Avoid: anything that namedrops Sappho without a real reason. The room knows you Googled.
What to skip
A few wedding-ceremony conventions that you do not need to include just because every script you've ever read includes them:
- "Speak now or forever hold your peace." This is no longer required anywhere in the US. It exists in your imagination because of movies. Drop it.
- The "giving away" of either bride. Walking down the aisle is fine. Being handed over from one owner to another is not.
- The line "man and wife." Just don't.
- "Husband and husband." Hilariously, sometimes scripts written for lesbians still include the boilerplate from gay-male scripts. Read your own ceremony out loud before the day.

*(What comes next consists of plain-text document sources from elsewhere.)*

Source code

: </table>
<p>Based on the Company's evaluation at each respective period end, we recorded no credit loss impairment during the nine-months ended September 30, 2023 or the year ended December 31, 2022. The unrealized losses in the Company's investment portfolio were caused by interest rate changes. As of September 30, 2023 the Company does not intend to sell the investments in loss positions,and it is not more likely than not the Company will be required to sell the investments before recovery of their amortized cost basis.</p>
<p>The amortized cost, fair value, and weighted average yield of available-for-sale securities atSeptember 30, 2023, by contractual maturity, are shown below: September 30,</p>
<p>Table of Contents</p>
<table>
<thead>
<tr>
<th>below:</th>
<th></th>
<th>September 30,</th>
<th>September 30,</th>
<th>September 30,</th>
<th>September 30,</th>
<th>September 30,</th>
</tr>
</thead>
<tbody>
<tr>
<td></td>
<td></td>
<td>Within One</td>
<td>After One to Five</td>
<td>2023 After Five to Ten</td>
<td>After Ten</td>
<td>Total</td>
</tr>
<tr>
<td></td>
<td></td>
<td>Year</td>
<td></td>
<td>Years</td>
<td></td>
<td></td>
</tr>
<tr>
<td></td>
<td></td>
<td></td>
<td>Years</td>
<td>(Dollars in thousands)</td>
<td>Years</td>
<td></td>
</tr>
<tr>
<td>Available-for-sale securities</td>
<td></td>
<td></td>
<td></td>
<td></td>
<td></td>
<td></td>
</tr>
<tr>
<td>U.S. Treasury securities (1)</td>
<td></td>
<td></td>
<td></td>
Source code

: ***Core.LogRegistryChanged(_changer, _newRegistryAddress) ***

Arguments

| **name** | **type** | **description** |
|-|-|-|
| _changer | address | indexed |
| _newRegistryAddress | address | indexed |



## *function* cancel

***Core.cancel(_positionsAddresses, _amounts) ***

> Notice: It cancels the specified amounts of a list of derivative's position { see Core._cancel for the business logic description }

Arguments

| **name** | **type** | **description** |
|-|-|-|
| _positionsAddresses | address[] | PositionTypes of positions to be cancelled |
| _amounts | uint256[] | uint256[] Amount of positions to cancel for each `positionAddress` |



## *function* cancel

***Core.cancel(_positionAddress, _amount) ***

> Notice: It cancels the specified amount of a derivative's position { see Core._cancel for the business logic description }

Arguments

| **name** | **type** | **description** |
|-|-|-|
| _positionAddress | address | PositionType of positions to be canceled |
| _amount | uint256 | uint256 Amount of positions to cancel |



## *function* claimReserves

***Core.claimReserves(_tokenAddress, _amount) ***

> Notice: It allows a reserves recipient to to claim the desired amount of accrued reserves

Day-of tips for the officiant
If you're a friend who's been asked to officiate, get ordained with Church of Pride for $20 — recognized for life, no doctrine. Then read our guide to officiating a friend's wedding for the full logistics: marriage license, witnesses, what to bring.
Read the script out loud at least three times before the wedding day. Once in your kitchen, once on the wedding venue's actual stage at rehearsal, once again in your hotel room the night before. Out loud. Not silently. Silently doesn't count.
And when you stand up there, look at the brides. Not at the audience. The brides are who you're talking to. Everyone else is just overhearing the most important thing you'll say all year.